CHP'nin ve MHP'nin, bu kasetler vasıtasıyla yıpratılmak istenmesini, kasetlerin
siyasete malzeme yapılmasını onaylamak elbette mümkün değildir. Hatta şunu da diyebilirim: Sırça köşkte oturanlar kimsenin camına taş atmamalıdır.
Keza, Sayın Bahçeli'nin, bu kaset meselesinde, ihlâs ve samimiyeti ile milyonların gönlünü kazanmış bir din âlimini, kanaat önderini adres göstermeye kalkması büyük ayıptır, haksızlıktır, zulümdür. Bahçeli'nin referandumdan beri "

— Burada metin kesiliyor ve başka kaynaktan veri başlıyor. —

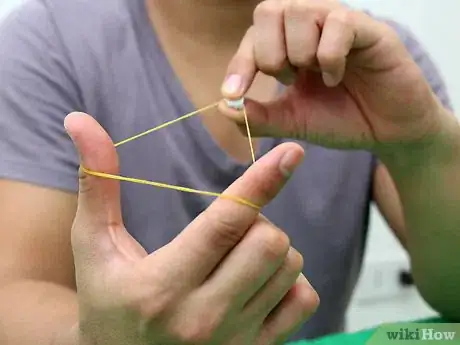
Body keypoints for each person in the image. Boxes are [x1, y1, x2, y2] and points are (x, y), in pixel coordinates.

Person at [0, 0, 458, 343]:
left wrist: (424, 144)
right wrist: (100, 339)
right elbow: (14, 293)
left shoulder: (372, 56)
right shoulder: (48, 42)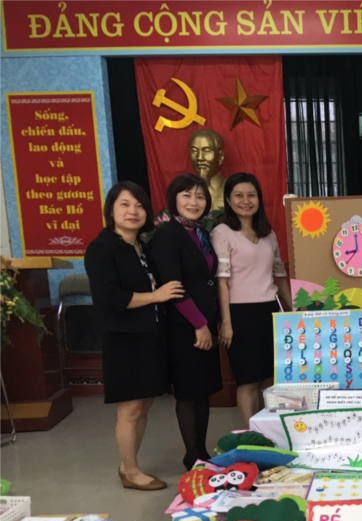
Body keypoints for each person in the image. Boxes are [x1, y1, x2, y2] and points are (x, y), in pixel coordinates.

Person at [84, 182, 183, 490]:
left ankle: (127, 465)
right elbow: (111, 297)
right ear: (111, 210)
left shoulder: (143, 247)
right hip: (123, 338)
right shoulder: (101, 248)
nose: (133, 211)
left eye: (139, 205)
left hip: (150, 335)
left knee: (144, 405)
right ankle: (131, 472)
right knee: (129, 409)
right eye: (125, 204)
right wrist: (156, 296)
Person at [151, 173, 223, 469]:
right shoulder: (168, 233)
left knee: (202, 391)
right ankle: (192, 455)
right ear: (174, 199)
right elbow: (174, 286)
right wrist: (199, 325)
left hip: (205, 321)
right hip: (186, 325)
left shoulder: (200, 232)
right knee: (188, 392)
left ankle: (202, 453)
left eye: (200, 196)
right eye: (187, 195)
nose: (194, 202)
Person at [212, 173, 292, 425]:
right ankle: (251, 433)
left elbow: (279, 276)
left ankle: (274, 430)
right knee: (248, 380)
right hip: (239, 314)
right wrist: (227, 323)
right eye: (239, 195)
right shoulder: (222, 232)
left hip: (270, 312)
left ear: (259, 199)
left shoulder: (268, 234)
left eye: (251, 195)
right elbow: (222, 281)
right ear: (228, 200)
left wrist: (295, 309)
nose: (245, 201)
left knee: (272, 378)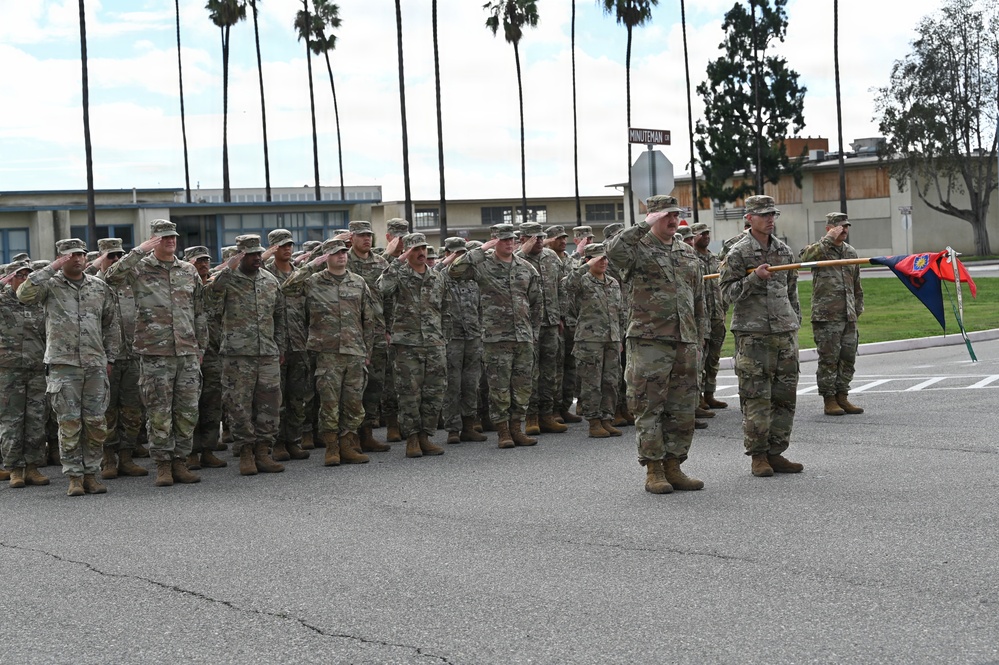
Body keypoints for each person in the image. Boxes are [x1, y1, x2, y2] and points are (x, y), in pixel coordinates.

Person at [606, 196, 706, 494]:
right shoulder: (637, 248)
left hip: (684, 340)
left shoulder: (686, 252)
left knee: (683, 406)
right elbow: (614, 252)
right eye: (666, 216)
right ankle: (654, 469)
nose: (673, 221)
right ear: (652, 218)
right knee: (649, 404)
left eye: (676, 215)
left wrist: (698, 339)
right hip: (650, 340)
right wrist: (644, 224)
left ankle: (675, 465)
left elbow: (697, 299)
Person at [104, 219, 207, 487]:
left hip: (186, 353)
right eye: (163, 238)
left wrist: (201, 348)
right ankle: (163, 464)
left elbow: (198, 311)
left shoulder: (188, 271)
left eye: (173, 237)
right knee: (159, 412)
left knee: (186, 411)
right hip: (154, 353)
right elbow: (111, 277)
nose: (170, 241)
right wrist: (138, 250)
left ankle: (180, 462)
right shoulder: (139, 268)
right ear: (153, 240)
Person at [17, 238, 120, 496]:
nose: (77, 258)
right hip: (64, 365)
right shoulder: (49, 286)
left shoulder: (99, 287)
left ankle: (91, 474)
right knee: (69, 423)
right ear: (61, 258)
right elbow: (24, 294)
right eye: (70, 255)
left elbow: (110, 324)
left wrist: (109, 358)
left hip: (95, 364)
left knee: (96, 422)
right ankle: (74, 476)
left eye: (81, 254)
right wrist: (50, 268)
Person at [718, 195, 804, 477]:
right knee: (756, 396)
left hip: (784, 333)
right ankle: (758, 456)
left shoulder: (784, 251)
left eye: (773, 214)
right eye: (764, 214)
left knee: (784, 396)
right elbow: (727, 293)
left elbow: (792, 292)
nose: (770, 219)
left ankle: (776, 452)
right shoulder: (738, 253)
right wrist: (754, 277)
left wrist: (795, 322)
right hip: (753, 335)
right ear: (749, 218)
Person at [445, 223, 541, 448]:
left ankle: (517, 428)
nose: (508, 243)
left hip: (523, 337)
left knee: (522, 385)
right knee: (499, 387)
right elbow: (454, 272)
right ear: (494, 241)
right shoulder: (482, 265)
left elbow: (536, 303)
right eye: (503, 239)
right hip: (495, 338)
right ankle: (503, 432)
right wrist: (480, 250)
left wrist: (533, 332)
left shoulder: (526, 268)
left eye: (511, 240)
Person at [282, 238, 374, 466]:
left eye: (343, 252)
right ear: (326, 258)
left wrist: (367, 351)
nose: (341, 256)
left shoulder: (358, 282)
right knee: (329, 403)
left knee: (353, 402)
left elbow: (368, 319)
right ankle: (332, 447)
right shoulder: (314, 281)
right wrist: (312, 264)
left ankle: (348, 445)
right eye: (335, 253)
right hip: (327, 353)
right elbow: (287, 288)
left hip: (354, 351)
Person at [209, 234, 287, 476]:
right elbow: (208, 300)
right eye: (250, 254)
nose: (256, 258)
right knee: (238, 405)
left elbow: (279, 316)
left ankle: (263, 452)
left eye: (258, 253)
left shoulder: (270, 281)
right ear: (239, 256)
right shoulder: (227, 281)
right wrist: (225, 271)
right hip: (237, 355)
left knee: (270, 405)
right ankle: (245, 453)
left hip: (267, 354)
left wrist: (280, 346)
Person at [378, 233, 450, 458]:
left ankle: (425, 437)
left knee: (434, 392)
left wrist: (442, 337)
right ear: (406, 252)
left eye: (424, 249)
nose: (421, 253)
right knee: (409, 393)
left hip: (434, 342)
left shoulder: (437, 277)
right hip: (407, 344)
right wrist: (398, 261)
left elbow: (444, 309)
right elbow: (381, 289)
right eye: (415, 249)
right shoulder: (399, 274)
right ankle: (411, 438)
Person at [93, 237, 152, 478]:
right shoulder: (95, 285)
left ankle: (126, 457)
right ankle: (108, 458)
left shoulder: (132, 284)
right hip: (107, 359)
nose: (116, 260)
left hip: (133, 356)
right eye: (111, 256)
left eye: (120, 255)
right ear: (101, 260)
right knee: (106, 410)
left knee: (132, 409)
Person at [799, 213, 865, 415]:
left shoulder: (851, 252)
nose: (844, 230)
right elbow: (804, 258)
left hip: (848, 314)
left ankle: (842, 396)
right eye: (839, 227)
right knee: (829, 359)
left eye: (846, 227)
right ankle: (829, 399)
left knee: (847, 357)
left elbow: (856, 283)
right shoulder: (820, 250)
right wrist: (828, 240)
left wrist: (858, 307)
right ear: (829, 229)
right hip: (826, 316)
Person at [262, 228, 314, 460]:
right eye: (282, 245)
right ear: (272, 248)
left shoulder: (300, 273)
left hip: (300, 342)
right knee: (277, 398)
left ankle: (294, 440)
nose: (287, 249)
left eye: (290, 245)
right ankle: (278, 442)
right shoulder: (266, 274)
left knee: (297, 397)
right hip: (276, 344)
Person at [564, 243, 624, 438]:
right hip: (589, 340)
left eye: (605, 258)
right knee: (592, 383)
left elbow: (620, 313)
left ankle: (607, 419)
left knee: (611, 381)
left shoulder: (613, 282)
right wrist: (584, 265)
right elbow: (567, 284)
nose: (604, 262)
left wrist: (620, 337)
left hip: (612, 339)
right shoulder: (582, 280)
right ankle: (594, 422)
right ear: (589, 260)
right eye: (599, 258)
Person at [347, 220, 395, 448]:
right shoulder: (341, 260)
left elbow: (388, 298)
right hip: (349, 332)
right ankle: (349, 435)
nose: (367, 239)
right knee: (352, 386)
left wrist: (387, 329)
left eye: (369, 235)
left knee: (375, 384)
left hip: (375, 332)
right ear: (351, 237)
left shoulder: (381, 263)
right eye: (361, 235)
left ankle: (366, 433)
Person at [515, 222, 567, 435]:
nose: (537, 241)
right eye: (533, 237)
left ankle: (548, 414)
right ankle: (531, 417)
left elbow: (561, 287)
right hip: (528, 323)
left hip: (551, 321)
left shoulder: (551, 257)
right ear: (523, 239)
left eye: (540, 237)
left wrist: (562, 315)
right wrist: (522, 252)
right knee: (530, 371)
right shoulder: (516, 260)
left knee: (550, 370)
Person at [0, 261, 49, 488]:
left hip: (36, 368)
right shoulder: (3, 302)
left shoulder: (38, 302)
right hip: (8, 370)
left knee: (36, 419)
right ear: (10, 278)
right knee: (12, 421)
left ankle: (32, 467)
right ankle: (14, 469)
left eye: (28, 275)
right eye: (19, 275)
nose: (25, 279)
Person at [438, 237, 486, 445]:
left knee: (471, 383)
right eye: (454, 253)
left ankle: (469, 425)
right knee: (452, 384)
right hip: (452, 337)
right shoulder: (441, 277)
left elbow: (482, 308)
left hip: (473, 336)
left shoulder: (473, 277)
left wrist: (481, 330)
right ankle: (452, 429)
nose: (459, 257)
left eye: (462, 253)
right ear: (447, 254)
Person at [689, 223, 729, 413]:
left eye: (707, 233)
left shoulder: (714, 259)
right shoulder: (691, 259)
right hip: (701, 317)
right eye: (701, 234)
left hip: (717, 315)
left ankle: (709, 394)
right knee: (699, 360)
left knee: (713, 358)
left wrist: (723, 308)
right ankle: (697, 400)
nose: (705, 236)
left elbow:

okyanus ötesi" diye tutturması, görülecektir ki, siyaseten de kendisine hiçbir şey kazandırmayacaktır. Ülkemize, insanımıza ve insanlığa büyük fedakârlıklarla
hizmet edenleri, yargısız infazlara kalkmak, mazlumlara zulmetmek gibidir. Ne demişler, alma mazlumun ahını, çıkar aheste aheste. Onlara dokunan yanıyorsa, siz de dokunmayın o zaman...
Fakat bir de şu gerçek var. Kasetler, bugün bir suikasttan daha tesirli hale gelmiştir. Görüntüleri internete düşmeseydi, Baykal'ı CHP genel başkanlığından kim indirebilirdi? MHP genel başkan yardımcıları, partilerinden ve milletvekili adaylıklarından
istifa ederler miydi? Siyasete kasetle müdahale, tehlikeli bir süreci de işaret ediyor. Bu kasetlerin arkasının geleceğini, ortalığın toz duman olacağını iddia edenler var. Biz, bu seçimlerin gerçekçi projelerle,
demokrasinin ilerlemesi, yeni bir
sivil anayasa vaatleriyle geçeceğini düşünürken, gelinen nokta gerçekten üzücüdür. Bir de Başbakan'ın konvoyuna yönelik
PKK saldırısı ha, Güneydoğu'da yeni çatışma alanları açılması palaları hatırlanırsa, önümüzde gerçekten çok uzun bir 33 gün var...
Türkiye'de güç mücadelesi ve siyaset, maalesef ahlak,
kural ve insanlık dışı vasıtalarla sürdürülüyor. Bunların çoğu da, demokrasi noksanlığından kaynaklanıyor. Hukukun üstünlüğü olsa, yanlış yapanı yakalar, hesabını sorarsınız. Hukuk yoksa hesabını kimden soracaksınız?